> [Work to be completed] In the listing below, find every line containing "filter" and copy it out.

> [Records shown]
=-=-=

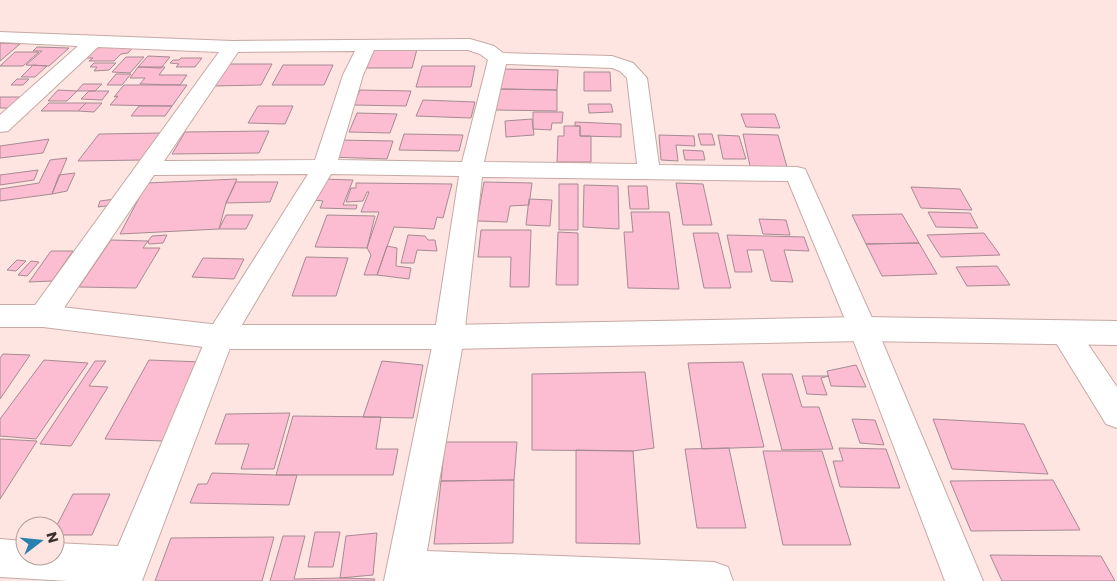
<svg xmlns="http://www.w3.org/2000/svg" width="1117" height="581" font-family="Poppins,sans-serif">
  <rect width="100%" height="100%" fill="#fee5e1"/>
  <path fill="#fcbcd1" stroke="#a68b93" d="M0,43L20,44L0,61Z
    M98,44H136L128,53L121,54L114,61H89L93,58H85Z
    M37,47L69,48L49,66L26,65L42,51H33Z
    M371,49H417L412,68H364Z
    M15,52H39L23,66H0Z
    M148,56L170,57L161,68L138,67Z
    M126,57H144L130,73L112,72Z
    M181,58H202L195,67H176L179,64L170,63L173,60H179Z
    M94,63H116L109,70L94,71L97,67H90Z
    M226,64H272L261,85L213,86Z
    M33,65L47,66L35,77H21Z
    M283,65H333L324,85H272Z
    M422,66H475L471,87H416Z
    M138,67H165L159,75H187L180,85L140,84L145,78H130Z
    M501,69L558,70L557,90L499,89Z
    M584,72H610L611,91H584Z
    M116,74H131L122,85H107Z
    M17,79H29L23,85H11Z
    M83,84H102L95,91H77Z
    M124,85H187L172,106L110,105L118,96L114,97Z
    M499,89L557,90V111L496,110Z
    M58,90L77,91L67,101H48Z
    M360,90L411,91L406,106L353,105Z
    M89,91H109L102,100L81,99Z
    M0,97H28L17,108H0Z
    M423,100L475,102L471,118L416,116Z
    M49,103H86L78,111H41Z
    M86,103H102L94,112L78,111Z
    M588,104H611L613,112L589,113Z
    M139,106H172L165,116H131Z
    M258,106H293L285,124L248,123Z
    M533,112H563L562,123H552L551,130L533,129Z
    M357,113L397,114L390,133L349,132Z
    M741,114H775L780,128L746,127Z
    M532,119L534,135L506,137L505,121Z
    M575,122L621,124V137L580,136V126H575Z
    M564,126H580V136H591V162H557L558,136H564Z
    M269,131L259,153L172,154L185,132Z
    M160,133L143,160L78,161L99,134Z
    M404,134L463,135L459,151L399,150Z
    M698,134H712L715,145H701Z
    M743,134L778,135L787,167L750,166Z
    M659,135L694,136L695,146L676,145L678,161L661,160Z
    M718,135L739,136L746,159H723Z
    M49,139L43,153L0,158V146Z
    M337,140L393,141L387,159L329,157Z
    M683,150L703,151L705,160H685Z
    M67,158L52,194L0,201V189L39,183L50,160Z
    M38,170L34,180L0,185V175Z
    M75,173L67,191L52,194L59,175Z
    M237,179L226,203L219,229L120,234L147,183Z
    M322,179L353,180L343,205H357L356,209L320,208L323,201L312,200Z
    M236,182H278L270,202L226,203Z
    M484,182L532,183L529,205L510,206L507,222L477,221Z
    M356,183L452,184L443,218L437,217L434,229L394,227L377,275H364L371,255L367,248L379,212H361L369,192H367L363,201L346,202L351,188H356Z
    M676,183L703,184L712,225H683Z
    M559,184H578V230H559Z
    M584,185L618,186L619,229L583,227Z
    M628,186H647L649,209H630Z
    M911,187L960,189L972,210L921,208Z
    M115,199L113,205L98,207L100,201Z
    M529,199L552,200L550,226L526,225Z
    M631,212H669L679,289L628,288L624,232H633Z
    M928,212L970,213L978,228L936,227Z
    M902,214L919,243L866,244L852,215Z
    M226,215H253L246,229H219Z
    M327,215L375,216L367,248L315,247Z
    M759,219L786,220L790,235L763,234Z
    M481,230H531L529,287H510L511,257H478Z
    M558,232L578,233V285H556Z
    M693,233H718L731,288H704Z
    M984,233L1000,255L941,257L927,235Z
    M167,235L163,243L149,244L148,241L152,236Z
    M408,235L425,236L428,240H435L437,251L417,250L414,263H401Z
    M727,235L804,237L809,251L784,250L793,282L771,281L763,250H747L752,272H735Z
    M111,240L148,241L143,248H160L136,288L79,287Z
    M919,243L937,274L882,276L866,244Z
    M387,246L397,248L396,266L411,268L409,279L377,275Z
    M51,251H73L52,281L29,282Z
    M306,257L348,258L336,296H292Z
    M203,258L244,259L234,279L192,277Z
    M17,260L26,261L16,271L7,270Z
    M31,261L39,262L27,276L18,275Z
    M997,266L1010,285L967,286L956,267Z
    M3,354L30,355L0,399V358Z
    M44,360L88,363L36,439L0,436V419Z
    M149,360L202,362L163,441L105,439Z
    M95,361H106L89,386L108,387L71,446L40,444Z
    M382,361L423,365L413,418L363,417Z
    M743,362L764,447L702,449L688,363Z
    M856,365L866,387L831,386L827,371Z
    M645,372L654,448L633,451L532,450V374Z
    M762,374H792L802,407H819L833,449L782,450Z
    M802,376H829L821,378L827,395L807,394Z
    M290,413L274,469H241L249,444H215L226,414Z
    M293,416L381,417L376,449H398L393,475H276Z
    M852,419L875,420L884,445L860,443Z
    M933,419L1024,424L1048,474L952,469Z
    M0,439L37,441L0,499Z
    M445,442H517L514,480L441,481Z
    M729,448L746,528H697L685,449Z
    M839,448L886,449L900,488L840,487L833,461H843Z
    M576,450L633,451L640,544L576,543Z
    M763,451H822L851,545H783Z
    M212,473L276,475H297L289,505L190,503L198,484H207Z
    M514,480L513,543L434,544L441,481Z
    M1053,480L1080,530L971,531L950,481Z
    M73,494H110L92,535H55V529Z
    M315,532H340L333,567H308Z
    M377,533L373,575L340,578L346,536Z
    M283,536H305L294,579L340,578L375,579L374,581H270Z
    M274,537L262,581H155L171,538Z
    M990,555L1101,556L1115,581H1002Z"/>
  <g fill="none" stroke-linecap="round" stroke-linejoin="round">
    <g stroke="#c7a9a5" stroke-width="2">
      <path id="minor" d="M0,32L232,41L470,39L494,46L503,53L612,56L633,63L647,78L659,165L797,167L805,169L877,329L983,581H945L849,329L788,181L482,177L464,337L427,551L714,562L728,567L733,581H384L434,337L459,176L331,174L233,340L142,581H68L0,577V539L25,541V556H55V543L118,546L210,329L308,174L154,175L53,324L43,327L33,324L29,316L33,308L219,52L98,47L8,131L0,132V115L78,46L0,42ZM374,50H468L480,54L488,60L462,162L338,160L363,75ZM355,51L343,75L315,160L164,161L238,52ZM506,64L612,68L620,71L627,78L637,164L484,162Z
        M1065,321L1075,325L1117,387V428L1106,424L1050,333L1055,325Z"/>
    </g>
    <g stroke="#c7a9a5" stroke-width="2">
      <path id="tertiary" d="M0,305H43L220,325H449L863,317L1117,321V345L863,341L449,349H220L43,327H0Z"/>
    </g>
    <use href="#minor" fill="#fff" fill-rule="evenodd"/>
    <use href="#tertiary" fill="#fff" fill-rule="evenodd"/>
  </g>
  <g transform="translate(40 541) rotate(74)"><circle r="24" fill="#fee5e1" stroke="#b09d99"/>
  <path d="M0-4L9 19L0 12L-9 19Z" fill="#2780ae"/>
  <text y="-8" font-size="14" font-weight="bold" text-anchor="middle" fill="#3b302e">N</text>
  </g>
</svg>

=-=-=

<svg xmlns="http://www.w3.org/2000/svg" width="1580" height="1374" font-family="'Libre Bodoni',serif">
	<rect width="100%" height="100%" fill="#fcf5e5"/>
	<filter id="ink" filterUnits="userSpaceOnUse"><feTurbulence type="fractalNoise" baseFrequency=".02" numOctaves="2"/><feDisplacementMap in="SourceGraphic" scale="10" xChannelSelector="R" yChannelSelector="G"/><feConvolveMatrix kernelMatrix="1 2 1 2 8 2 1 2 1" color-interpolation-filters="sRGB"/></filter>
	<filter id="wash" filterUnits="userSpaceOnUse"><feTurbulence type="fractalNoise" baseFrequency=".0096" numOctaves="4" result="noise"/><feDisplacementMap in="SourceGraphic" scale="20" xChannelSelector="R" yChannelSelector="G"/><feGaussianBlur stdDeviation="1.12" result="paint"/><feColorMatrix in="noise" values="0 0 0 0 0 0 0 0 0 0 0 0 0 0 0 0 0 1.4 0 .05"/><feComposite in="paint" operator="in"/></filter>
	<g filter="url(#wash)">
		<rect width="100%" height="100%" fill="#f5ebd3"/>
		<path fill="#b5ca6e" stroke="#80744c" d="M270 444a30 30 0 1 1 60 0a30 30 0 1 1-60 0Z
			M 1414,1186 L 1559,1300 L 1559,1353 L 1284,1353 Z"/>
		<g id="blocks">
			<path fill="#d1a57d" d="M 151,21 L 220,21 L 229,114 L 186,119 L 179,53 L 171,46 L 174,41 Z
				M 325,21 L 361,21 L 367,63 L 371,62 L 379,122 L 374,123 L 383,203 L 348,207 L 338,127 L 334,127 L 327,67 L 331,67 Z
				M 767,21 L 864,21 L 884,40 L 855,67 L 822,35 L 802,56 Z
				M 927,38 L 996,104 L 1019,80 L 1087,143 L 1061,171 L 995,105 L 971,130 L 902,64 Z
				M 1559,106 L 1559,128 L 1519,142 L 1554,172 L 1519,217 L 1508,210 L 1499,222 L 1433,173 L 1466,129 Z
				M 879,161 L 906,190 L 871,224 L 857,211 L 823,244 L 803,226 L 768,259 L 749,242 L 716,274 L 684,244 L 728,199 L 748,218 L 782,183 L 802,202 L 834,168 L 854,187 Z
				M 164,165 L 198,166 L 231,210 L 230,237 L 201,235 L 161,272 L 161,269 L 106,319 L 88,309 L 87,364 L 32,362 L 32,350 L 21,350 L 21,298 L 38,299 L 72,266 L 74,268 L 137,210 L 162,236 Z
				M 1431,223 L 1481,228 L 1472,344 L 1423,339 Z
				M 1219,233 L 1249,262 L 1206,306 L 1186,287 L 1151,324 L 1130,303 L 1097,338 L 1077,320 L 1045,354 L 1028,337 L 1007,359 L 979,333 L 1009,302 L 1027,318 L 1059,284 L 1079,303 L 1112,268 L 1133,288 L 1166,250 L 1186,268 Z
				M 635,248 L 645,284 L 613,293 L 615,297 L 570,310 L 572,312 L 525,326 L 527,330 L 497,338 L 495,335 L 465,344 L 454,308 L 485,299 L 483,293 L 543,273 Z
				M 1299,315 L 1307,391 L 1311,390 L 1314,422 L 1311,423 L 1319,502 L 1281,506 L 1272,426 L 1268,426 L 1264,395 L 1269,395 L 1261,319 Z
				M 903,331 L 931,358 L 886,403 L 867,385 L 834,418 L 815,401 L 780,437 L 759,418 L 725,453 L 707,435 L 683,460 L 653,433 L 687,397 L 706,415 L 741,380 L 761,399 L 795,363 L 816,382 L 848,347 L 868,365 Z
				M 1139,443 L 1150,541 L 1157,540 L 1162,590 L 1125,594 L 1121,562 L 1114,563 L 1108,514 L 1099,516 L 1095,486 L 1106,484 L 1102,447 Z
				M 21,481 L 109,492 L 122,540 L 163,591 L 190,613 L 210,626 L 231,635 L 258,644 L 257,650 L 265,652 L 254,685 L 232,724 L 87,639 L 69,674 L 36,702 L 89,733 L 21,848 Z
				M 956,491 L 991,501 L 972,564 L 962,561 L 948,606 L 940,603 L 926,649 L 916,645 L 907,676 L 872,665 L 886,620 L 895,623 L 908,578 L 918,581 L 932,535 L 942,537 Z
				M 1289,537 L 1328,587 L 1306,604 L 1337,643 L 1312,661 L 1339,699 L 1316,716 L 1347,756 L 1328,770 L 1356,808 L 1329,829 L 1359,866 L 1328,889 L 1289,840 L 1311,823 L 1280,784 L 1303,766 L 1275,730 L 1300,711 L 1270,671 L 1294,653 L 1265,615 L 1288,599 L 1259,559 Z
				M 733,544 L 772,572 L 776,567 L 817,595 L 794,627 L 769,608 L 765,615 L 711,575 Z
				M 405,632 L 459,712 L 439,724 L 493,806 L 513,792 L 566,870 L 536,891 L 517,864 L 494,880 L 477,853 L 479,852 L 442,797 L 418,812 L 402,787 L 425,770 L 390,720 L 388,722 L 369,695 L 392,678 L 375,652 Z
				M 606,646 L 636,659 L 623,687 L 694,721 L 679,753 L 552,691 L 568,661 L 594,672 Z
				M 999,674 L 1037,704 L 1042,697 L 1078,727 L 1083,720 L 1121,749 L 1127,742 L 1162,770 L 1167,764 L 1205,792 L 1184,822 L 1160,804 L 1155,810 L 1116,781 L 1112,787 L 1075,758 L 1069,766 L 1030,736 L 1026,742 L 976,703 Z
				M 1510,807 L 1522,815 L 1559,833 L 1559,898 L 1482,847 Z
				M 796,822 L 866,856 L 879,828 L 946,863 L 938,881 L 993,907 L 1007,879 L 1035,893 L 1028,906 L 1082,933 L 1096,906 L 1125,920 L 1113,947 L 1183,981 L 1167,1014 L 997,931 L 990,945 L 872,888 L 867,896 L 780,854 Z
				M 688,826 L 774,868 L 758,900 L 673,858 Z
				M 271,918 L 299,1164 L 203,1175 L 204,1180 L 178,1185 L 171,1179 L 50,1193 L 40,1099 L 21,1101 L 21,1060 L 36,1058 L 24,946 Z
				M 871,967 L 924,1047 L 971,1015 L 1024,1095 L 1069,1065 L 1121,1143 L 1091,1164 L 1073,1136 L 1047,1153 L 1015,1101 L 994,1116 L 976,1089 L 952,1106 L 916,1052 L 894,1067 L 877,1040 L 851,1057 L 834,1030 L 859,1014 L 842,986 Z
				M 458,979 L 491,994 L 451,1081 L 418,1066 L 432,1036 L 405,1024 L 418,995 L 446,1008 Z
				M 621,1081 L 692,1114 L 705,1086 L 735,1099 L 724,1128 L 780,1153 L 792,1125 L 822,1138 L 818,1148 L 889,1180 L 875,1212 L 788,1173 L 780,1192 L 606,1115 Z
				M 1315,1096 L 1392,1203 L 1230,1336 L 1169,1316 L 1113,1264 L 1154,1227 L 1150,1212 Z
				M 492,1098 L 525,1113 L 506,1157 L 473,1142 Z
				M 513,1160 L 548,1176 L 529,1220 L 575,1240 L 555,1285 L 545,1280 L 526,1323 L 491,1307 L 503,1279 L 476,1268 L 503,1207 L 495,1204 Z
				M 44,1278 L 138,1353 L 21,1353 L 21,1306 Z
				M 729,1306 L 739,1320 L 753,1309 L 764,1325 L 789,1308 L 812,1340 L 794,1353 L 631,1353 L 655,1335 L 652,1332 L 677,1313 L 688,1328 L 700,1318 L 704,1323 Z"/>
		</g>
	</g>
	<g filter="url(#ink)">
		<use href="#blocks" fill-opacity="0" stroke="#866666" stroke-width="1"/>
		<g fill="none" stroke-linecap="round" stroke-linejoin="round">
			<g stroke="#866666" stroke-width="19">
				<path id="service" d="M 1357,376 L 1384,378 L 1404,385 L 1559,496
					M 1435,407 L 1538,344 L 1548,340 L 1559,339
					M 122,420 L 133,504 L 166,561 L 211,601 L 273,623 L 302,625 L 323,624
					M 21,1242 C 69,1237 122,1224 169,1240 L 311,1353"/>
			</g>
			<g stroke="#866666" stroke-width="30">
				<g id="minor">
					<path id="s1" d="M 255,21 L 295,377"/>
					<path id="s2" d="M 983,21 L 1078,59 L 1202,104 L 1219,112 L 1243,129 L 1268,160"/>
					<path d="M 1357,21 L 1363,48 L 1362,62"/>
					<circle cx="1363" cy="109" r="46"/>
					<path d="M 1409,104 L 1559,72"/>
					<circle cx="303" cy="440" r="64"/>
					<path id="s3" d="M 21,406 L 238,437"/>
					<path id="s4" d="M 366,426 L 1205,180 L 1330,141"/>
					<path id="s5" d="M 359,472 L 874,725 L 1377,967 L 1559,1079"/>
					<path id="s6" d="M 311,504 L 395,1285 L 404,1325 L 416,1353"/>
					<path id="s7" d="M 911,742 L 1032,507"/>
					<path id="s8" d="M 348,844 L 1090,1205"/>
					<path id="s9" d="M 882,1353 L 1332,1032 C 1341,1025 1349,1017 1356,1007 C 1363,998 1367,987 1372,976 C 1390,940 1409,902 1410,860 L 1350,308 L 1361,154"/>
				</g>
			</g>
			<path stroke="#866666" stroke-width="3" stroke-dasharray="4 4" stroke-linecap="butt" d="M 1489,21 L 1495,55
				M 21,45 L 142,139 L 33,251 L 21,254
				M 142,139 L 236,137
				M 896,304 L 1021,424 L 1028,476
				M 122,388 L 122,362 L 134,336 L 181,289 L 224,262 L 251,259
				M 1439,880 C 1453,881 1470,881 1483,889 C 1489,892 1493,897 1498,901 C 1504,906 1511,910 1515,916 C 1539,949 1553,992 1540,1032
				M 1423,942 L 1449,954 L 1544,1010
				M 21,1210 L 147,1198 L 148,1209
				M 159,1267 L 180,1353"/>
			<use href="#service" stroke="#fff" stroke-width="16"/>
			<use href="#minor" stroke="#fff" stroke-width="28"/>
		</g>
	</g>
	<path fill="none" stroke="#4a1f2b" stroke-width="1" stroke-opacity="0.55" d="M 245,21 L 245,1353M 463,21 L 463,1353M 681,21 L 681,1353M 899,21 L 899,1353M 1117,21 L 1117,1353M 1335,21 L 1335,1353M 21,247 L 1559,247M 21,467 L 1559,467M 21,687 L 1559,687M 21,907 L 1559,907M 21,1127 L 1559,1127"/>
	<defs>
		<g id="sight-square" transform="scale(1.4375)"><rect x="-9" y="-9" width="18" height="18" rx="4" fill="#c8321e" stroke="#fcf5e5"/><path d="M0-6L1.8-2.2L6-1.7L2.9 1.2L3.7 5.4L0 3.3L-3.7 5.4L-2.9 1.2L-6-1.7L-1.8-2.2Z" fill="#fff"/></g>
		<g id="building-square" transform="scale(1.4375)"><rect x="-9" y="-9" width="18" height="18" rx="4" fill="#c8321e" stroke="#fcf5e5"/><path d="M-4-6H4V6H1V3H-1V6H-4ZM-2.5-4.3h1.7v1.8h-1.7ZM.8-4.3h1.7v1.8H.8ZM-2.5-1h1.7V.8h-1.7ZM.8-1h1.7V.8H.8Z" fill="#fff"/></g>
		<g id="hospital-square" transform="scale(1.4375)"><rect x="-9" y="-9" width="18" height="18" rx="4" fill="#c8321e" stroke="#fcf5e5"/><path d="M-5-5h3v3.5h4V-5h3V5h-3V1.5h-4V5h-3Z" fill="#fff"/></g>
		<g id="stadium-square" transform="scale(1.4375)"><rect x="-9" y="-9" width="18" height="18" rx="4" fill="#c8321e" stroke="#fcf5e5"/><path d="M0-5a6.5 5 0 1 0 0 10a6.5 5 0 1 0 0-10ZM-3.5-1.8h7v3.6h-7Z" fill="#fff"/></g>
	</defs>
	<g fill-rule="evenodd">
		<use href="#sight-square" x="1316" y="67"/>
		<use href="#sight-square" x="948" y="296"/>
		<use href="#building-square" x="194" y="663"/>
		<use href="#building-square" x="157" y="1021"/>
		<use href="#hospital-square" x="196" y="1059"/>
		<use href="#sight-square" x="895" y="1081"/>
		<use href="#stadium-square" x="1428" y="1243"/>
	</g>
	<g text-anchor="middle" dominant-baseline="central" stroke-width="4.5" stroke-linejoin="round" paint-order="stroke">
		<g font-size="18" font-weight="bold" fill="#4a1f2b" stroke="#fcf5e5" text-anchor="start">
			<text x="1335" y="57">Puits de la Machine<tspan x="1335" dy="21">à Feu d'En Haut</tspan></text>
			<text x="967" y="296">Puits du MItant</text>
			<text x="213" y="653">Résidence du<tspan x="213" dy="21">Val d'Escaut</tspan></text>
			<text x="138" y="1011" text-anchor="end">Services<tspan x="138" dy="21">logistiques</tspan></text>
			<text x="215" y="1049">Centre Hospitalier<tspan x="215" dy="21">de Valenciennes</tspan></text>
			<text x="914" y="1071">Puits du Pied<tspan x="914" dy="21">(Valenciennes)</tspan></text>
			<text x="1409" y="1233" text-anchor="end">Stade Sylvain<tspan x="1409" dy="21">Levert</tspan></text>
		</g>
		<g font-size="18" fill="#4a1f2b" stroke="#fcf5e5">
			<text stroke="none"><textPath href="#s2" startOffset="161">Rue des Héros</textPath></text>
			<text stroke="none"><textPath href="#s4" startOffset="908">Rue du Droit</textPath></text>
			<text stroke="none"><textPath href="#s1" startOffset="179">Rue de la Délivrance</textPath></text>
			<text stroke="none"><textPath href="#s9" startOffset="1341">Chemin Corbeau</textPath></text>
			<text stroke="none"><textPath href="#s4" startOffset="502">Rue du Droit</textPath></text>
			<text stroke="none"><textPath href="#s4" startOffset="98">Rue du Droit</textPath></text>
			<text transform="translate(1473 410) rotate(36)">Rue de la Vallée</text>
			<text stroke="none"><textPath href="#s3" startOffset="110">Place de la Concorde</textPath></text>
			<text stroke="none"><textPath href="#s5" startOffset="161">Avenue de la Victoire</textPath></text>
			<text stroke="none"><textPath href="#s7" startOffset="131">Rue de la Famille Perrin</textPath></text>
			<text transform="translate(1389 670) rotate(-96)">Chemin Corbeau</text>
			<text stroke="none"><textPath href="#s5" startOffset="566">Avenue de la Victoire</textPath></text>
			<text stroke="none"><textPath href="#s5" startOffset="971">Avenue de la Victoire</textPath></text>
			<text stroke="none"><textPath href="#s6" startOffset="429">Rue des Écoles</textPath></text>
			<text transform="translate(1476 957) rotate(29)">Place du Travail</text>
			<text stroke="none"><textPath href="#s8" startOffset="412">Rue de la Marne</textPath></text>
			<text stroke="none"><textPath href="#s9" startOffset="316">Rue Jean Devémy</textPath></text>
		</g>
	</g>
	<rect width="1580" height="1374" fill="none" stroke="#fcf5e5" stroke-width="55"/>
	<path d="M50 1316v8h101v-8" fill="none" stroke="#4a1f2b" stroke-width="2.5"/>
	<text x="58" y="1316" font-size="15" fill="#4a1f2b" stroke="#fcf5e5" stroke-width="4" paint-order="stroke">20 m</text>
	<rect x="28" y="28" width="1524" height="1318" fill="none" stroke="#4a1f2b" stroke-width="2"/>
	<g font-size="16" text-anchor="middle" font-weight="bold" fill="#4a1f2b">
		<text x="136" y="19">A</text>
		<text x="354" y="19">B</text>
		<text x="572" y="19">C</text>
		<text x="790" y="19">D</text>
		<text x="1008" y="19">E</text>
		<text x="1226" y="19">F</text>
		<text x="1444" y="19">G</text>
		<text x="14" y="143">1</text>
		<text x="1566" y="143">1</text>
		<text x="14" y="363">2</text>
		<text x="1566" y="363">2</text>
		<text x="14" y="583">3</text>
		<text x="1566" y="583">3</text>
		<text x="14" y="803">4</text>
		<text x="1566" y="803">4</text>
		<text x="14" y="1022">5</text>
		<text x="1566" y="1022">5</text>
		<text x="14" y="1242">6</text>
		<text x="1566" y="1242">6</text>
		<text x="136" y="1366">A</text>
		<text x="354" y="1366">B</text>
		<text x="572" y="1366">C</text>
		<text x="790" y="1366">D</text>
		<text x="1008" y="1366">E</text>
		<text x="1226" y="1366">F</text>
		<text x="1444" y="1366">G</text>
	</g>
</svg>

=-=-=

> [Result for this task]
	<filter id="ink" filterUnits="userSpaceOnUse"><feTurbulence type="fractalNoise" baseFrequency=".02" numOctaves="2"/><feDisplacementMap in="SourceGraphic" scale="10" xChannelSelector="R" yChannelSelector="G"/><feConvolveMatrix kernelMatrix="1 2 1 2 8 2 1 2 1" color-interpolation-filters="sRGB"/></filter>
	<filter id="wash" filterUnits="userSpaceOnUse"><feTurbulence type="fractalNoise" baseFrequency=".0096" numOctaves="4" result="noise"/><feDisplacementMap in="SourceGraphic" scale="20" xChannelSelector="R" yChannelSelector="G"/><feGaussianBlur stdDeviation="1.12" result="paint"/><feColorMatrix in="noise" values="0 0 0 0 0 0 0 0 0 0 0 0 0 0 0 0 0 1.4 0 .05"/><feComposite in="paint" operator="in"/></filter>
	<g filter="url(#wash)">
	<g filter="url(#ink)">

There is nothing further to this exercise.